• All governments lie, but disaster lies in wait for countries whose officials smoke the same hashish they give out.

  • I.F. Stone

maandag 2 mei 2016

China and the Dollar

China’s launch of yuan gold benchmark means economic powerhouse relying less on U.S. dollar

Last week, China moved itself closer to gold. As the United States debated the $20 banknote, as the European Central Bank (ECB) ramped up its quantitative easing and as the New Zealand central bank announced the end of media embargoes, China’s top banks and gold miners launched a yuan gold benchmark with 18 members.
The 18-member group, which will include the world’s largest jewelry retailer and two foreign banks, will participate in China’s new yuan-denominated gold benchmark.
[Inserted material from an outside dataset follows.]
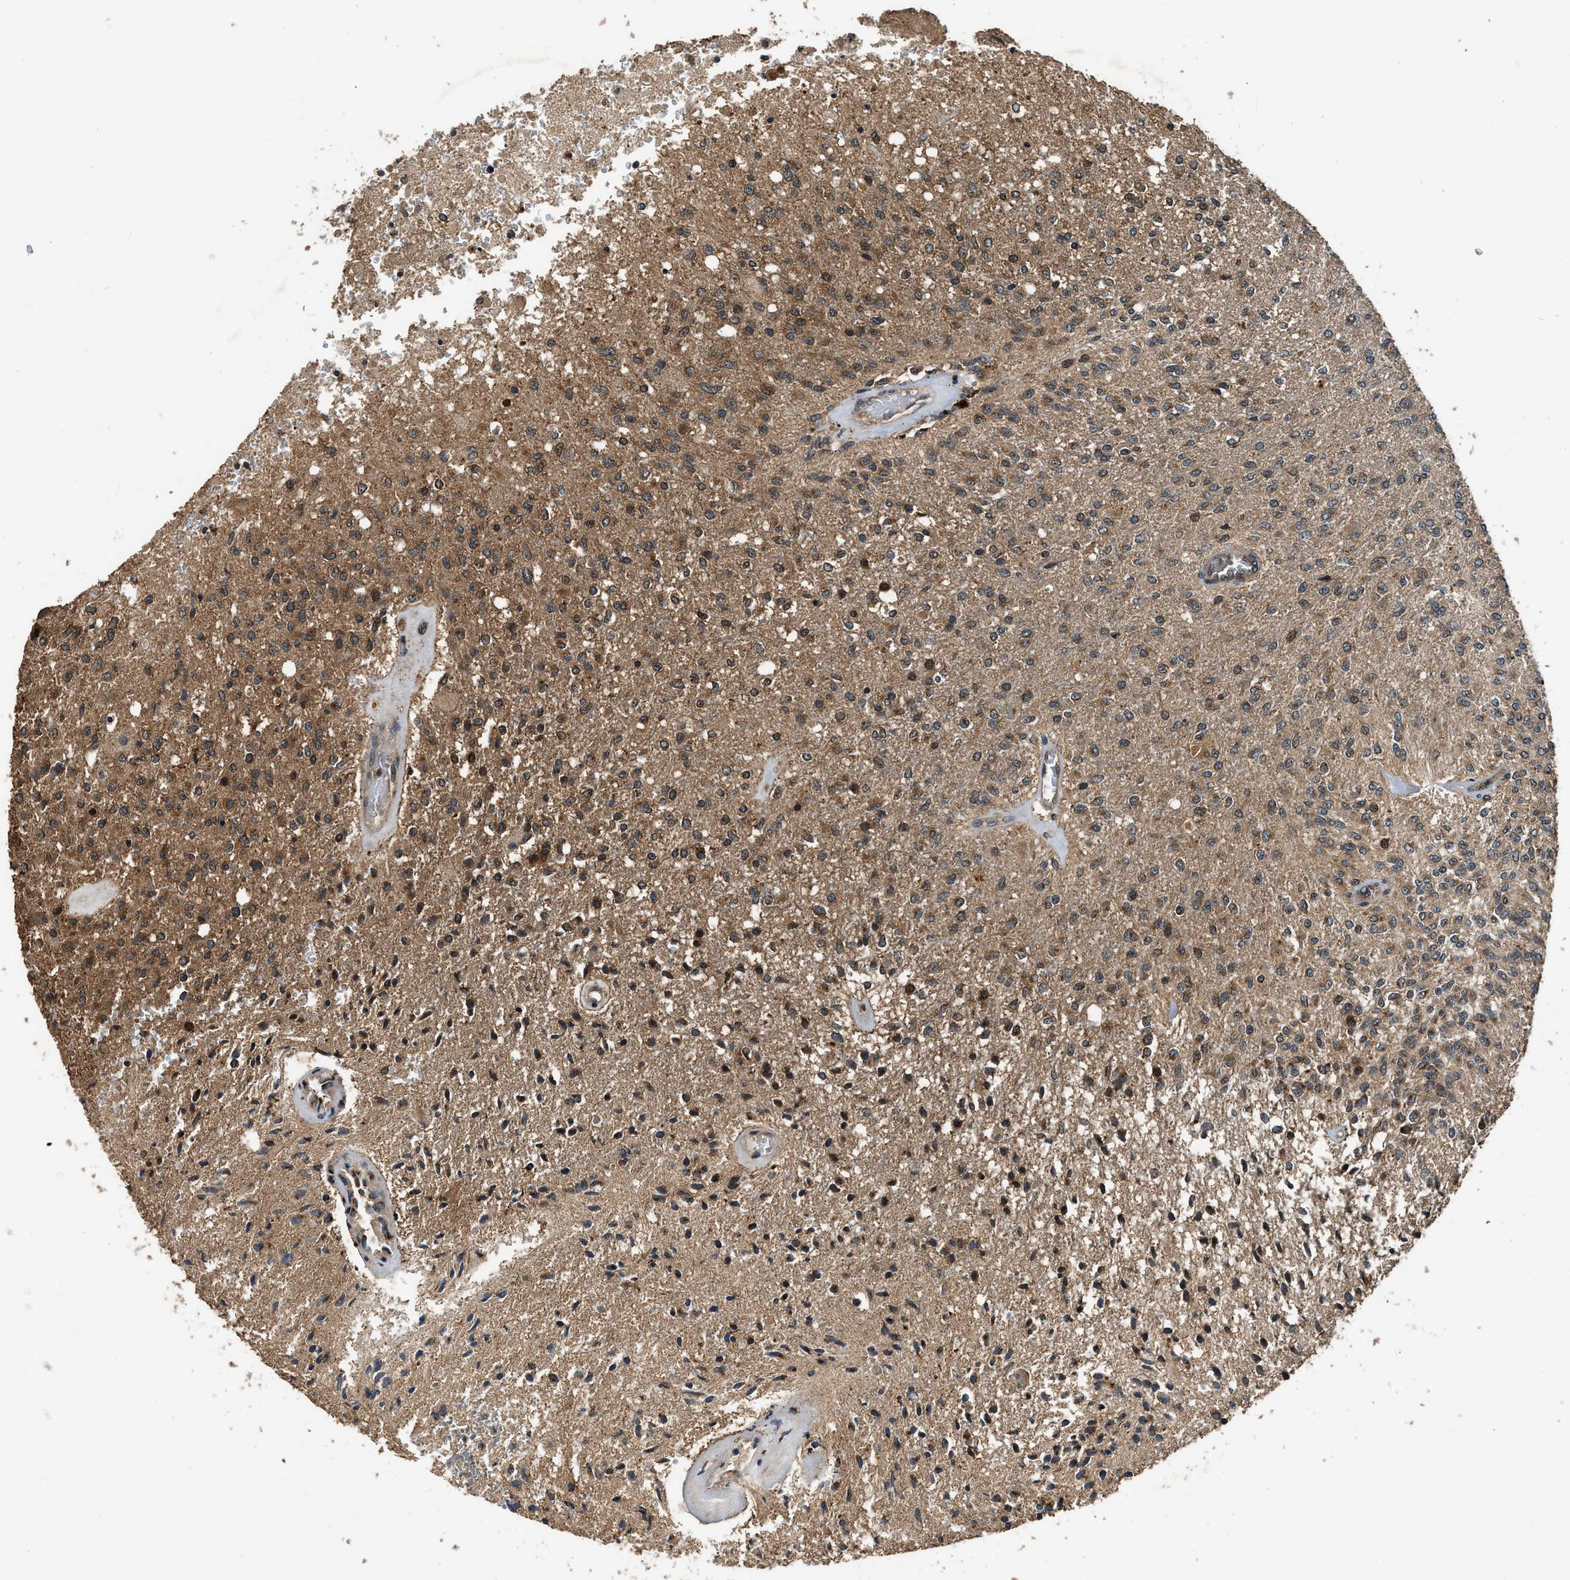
{"staining": {"intensity": "moderate", "quantity": ">75%", "location": "cytoplasmic/membranous"}, "tissue": "glioma", "cell_type": "Tumor cells", "image_type": "cancer", "snomed": [{"axis": "morphology", "description": "Normal tissue, NOS"}, {"axis": "morphology", "description": "Glioma, malignant, High grade"}, {"axis": "topography", "description": "Cerebral cortex"}], "caption": "High-grade glioma (malignant) stained with a protein marker exhibits moderate staining in tumor cells.", "gene": "RPS6KB1", "patient": {"sex": "male", "age": 77}}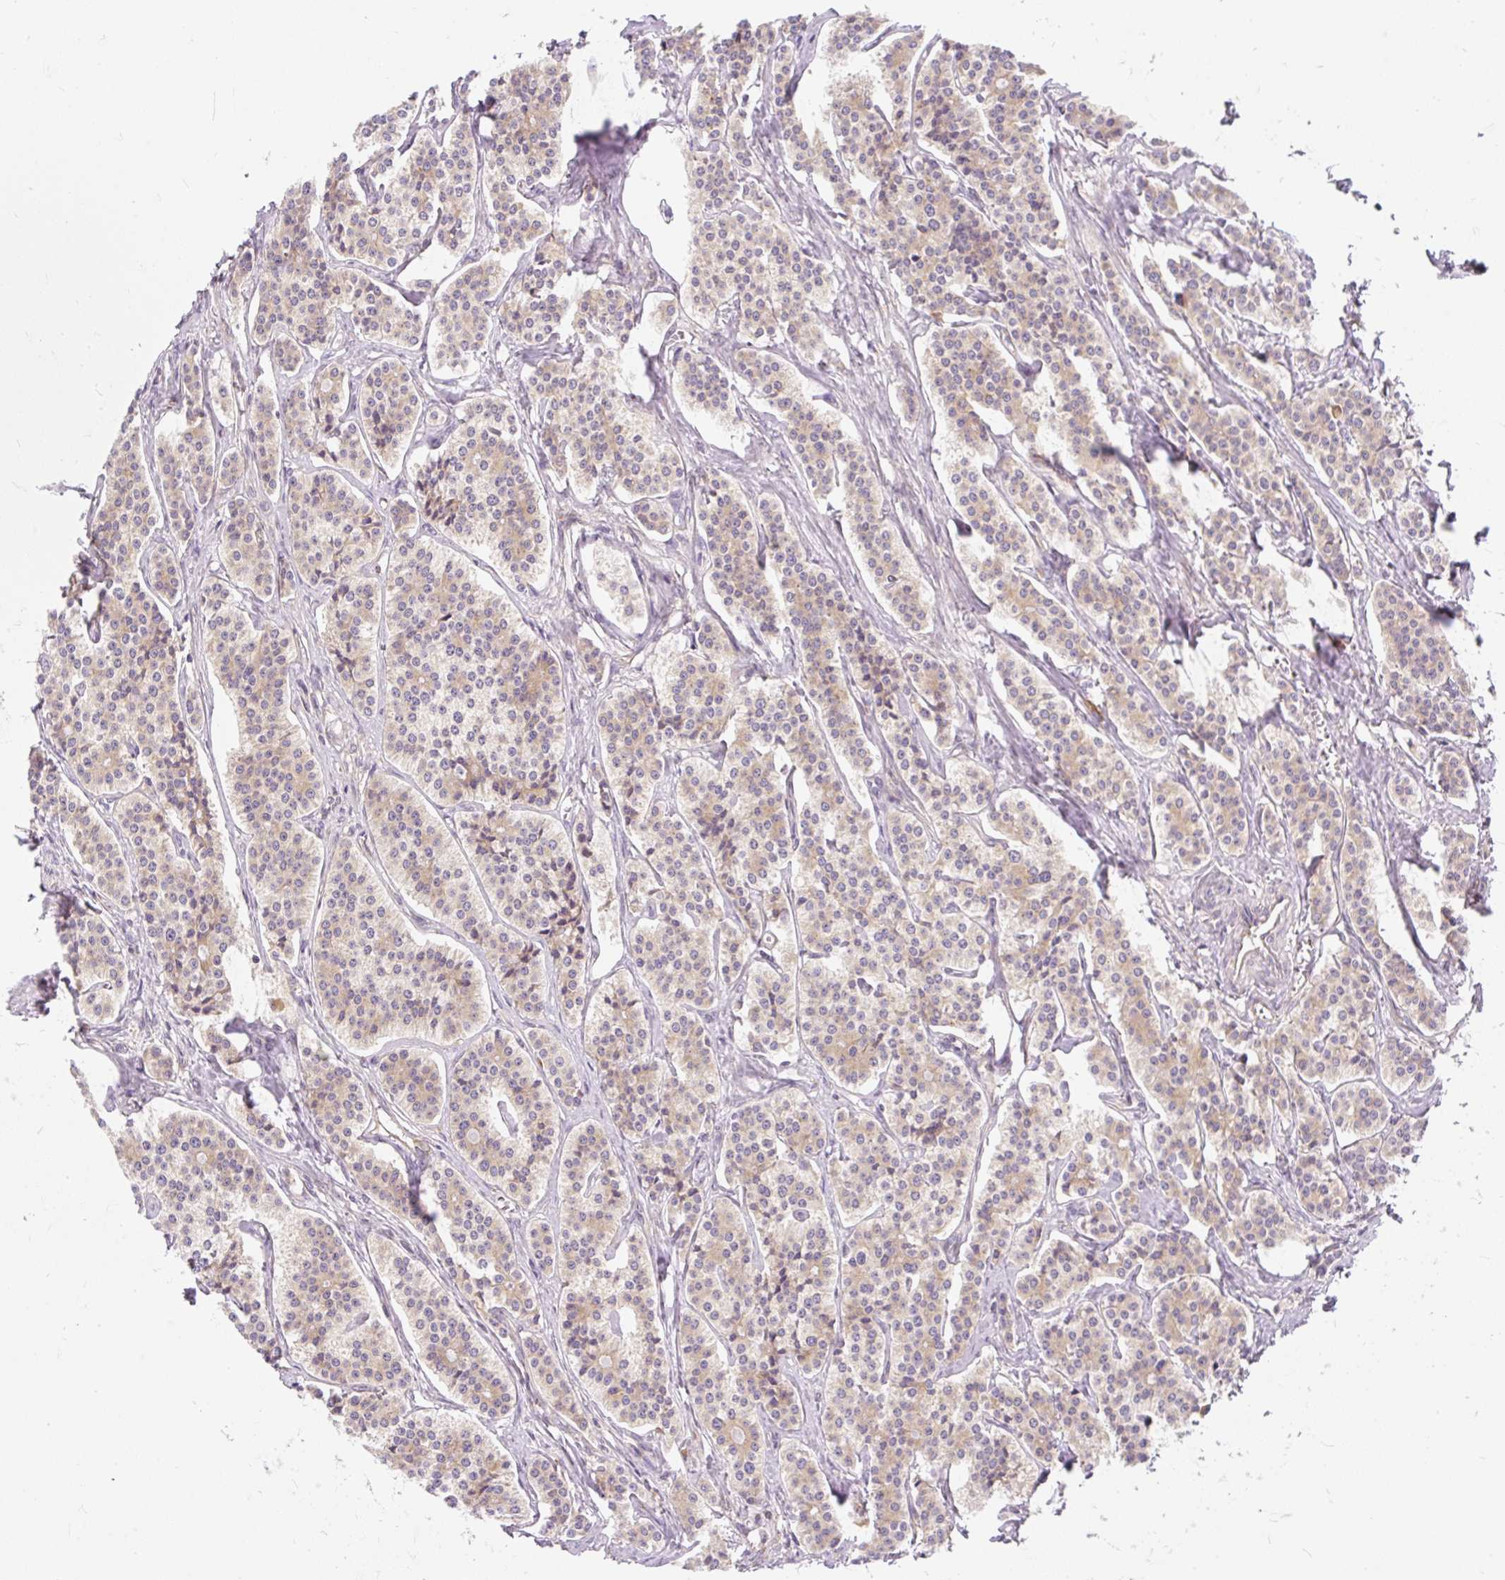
{"staining": {"intensity": "weak", "quantity": "25%-75%", "location": "cytoplasmic/membranous"}, "tissue": "carcinoid", "cell_type": "Tumor cells", "image_type": "cancer", "snomed": [{"axis": "morphology", "description": "Carcinoid, malignant, NOS"}, {"axis": "topography", "description": "Small intestine"}], "caption": "Protein expression analysis of human carcinoid (malignant) reveals weak cytoplasmic/membranous expression in about 25%-75% of tumor cells.", "gene": "CYP20A1", "patient": {"sex": "male", "age": 63}}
This will help the Asian economic powerhouse inch towards becoming a price-setter for the yellow metal.
It should be noted that a yuan gold fix does not threaten England or America’s gold pricing. However, it enables Asia to have more power in this realm.
China no longer wants to rely on the U.S. dollar for global transactions, and thinks its market weight should allow it to set the price of the precious metal. China is currently the world’s biggest producer, importer and consumer of gold.
Although it doesn’t pose an immediate threat to the West, China is depending on fewer greenback notes. Hao Hong, managing director and chief China strategist with Bocom International, one of the nation’s biggest banks, said it best in an interview with Bloomberg News:
“By trading physical gold in renminbi, China is slowly chipping away at the dominance of US dollars…The gold reserve on the China balance sheet has almost doubled since 2009. By holding gold, and moving away from a US-dollar centric system, we actually require less US dollars.”
The People’s Bank of China (PBOC) has been rather quiet about hold much gold it’s hoarding. It published figures last year that said its gold reserves stood at 53.3 million. But some believe that China is understating that number, and it’s actually a lot higher than the reported sum.
Despite the establishment ridiculing Ted Cruz’s allusion to the gold standard and the likes of Paul Krugman and Ben Bernanke chastizing those who view gold as money, it appears China holds this same view: gold is money.